Larsson et al. [10] performed a large prospective study cohort including 79,019 participators free from AF at the baseline, and with information of alcohol consumption. After a follow-up period of 12 years, 7,245 incident AF cases were identified in the study. Results showed that, compared with current alcohol drinkers of less than 1 drink/week (standard drinks = 12 g alcohol), alcohol intake of 15 to 21 drinks/week and > 21 drinks/week had a higher risk of AF (RR, 1.14; 95%CI, 0.51–0.69, and RR, 1,39; 95%CI, 1.22–1.58, respectively). No significant differences in risk of AF were observed in alcohol intake of 1 to 6 and 7 to 14 drinks/week groups. Furthermore, a meta-analysis including 7 prospective studies with 12,554 AF patients was conducted to assess the association of alcohol intake and risk of AF [10]. The meta-analysis suggested that even alcohol intake of 1 drink/day was associated with a statistically significant 8% increased risk of AF.

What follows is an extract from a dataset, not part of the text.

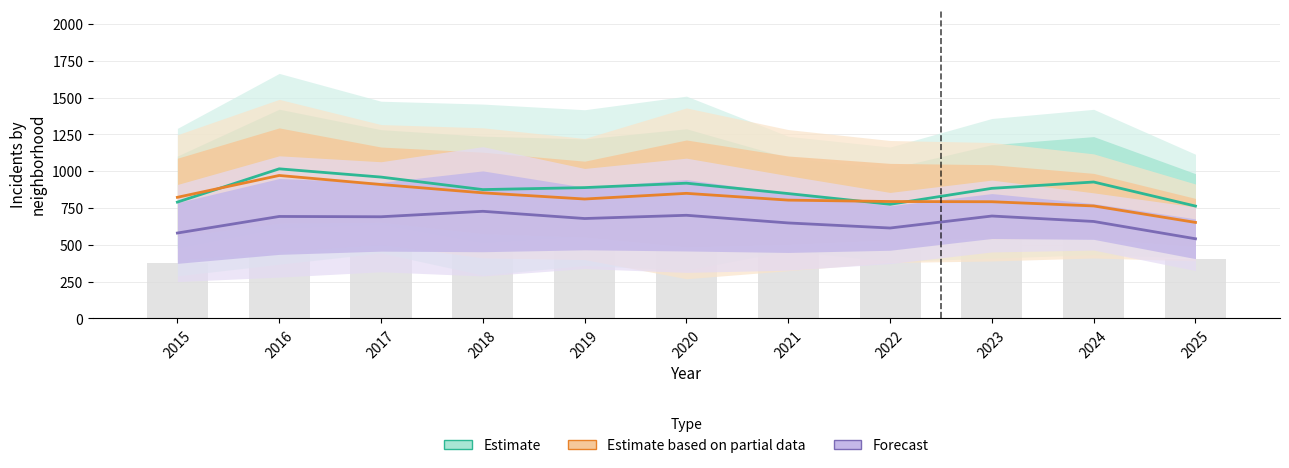

What are all the series names shown in the legend?

Estimate, Estimate based on partial data, Forecast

In a recent prospective, open-label, randomized, controlled trial conducted by Voskoboinik et al. [11] using data from six hospitals in Australia showed that alcohol abstinence reduced arrhythmia recurrences in regular drinkers with AF. Of 140 patients who consumed more than 10 standard drinks (1 standard drink ≈12 g alcohol) per week and who had paroxysmal or persistent atrial fibrillation in sinus rhythm at baseline, 70 were randomly assigned to the abstinence group and 70 to the control group. At 6 months, compared with the control group, the abstinence group had a lower rate of AF recurrence (53% vs 73%) and a longer period before recurrence of AF (HR, 0.55; 95% CI, 0.36–0.84; P = 0.005).

Limitations

Our study is the first to use MR analysis to explore the relationship between tobacco and alcohol use and atrial fibrillation. One of the strengths of this study is the large sample size of more than half a million individuals and up to 65,446 AF cases; the other is biases that potentially exist in conventional observational studies could be reduced. However, our MR analyses were subject to some limitations. First, the study lacked complete data such as sex, we therefore cannot evaluate the association between alcohol intake and AF in different genders, considering some observational studies reporting an association in males and AF at high levels of alcohol intake, but not females [34,35,36]. Second, pleiotropy may affect the results. Despite the lack of indication of directional pleiotropy in the analysis of tobacco and alcohol use and AF, we cannot exclude that the association is mediated through other causal pathways, especially considering instability of the alcohol intake in genetic predisposition [37]. Third, with a majority of the participants of European descent, it might limit the scope of our finding in other ancestral groups. Fourth, we also cannot entirely eliminate the influence of population stratification (confounding by multiple ancestry). However, because around 91% individuals were European ancestry, this bias was limit. In addition, the analyses of genetic associations with atrial fibrillation in European ancestry only yielded consistent results. Fifth, there was somehow a sample overlap, though quite small, in the studies of AF database. Finally, due to the assumption of linear relationship between exposure and outcome in MR design [38], a potential nonlinear association of smoking and heavy alcohol drinking with AF could not be evaluated. However, with large sample size included and the consistent results in sensitivity analyses, the influence of bias owing to binary outcome was minimized in our study.

Conclusion

In conclusion, our MR study indicated that regular smoking might be associated with increased risk of AF, no matter the age at initiation of regular smoking, or the number of cigarettes smoked per day. The result also showed that heavy alcohol intake was linked to an increased risk of AF.